Methods: Blood DNA methylation was measured using the Illumina HM450 assay at 485,512 cytosine-guanine sites (CpGs). We used linear mixed models to assess cross-sectional associations between age and DNA methylation using samples from 2,775 controls in case-control studies (of colorectal, kidney, lung, prostate and urothelial cancers, and mature B-cell lymphomas) nested in the Melbourne Collaborative Cohort Study. We then included data for 3,046 cases and used conditional logistic regression to assess associations of age-associated CpGs with cancer risk. We applied Cox regression on case data only to assess associations with cancer survival. All analyses were adjusted for age and other potential confounders. The Bonferroni correction was used to account for multiple testing.
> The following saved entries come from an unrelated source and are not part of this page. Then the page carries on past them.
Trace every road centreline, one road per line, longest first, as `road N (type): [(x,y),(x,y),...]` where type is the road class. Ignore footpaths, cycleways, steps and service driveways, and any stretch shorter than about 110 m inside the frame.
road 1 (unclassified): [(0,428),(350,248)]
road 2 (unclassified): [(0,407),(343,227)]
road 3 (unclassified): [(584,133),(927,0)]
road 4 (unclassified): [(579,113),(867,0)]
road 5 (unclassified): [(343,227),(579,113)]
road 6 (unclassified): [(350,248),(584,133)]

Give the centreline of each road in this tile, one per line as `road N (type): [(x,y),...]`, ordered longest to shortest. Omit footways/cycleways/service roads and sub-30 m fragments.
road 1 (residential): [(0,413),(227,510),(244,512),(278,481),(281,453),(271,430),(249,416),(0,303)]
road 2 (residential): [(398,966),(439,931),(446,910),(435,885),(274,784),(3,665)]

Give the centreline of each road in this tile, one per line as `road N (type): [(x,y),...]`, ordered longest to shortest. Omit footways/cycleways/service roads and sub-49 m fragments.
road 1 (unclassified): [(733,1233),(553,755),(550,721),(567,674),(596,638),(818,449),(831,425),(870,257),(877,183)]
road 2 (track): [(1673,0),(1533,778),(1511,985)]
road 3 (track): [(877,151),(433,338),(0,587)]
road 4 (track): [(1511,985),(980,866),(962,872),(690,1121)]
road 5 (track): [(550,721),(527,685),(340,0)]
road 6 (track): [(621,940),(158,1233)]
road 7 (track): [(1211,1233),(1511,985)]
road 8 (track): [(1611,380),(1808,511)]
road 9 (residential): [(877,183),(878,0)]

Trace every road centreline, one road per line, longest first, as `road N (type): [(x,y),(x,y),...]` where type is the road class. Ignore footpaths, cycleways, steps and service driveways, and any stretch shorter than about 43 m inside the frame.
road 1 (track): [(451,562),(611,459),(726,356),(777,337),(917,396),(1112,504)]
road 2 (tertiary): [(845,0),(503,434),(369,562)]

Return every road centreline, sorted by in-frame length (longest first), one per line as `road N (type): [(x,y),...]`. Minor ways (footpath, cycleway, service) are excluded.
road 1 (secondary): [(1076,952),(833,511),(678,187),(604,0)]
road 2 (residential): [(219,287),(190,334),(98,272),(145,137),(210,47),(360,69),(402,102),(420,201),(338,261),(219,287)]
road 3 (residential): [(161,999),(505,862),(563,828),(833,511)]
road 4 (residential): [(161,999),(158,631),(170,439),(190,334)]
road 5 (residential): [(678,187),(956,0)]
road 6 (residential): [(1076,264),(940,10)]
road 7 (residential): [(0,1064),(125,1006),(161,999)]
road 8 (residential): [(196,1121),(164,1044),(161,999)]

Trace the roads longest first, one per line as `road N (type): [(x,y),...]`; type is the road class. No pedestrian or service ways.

Results: We identified 45,070 CpGs associated with age (P<10-7). Of these, two were associated (P<1.1x10-6=0.05/45070) with overall cancer risk (one near gene GPR68: OR=-0.55, P=2x10-8; one in MGMT: OR=1.51, P=3x10-7); associations were consistent across cancer sites for MGMT but not GPR68 (P-homogeneity=0.69 and 0.04, respectively). We found 91 CpGs associated with overall cancer survival, with strongest associations near genes ATP10A (HR=1.35, P=3x10-10), CUTA (HR=0.66, P=2x10-9), and FAM107A (gene body: HR=0.65, P=9x10-9).
Conclusion: Our study expands the list of age-associated CpGs and suggests that some age-associated methylation changes are associated with cancer risk and survival, independently of age. We are investigating what biological pathways are enriched in the genes identified and refining findings by cancer site.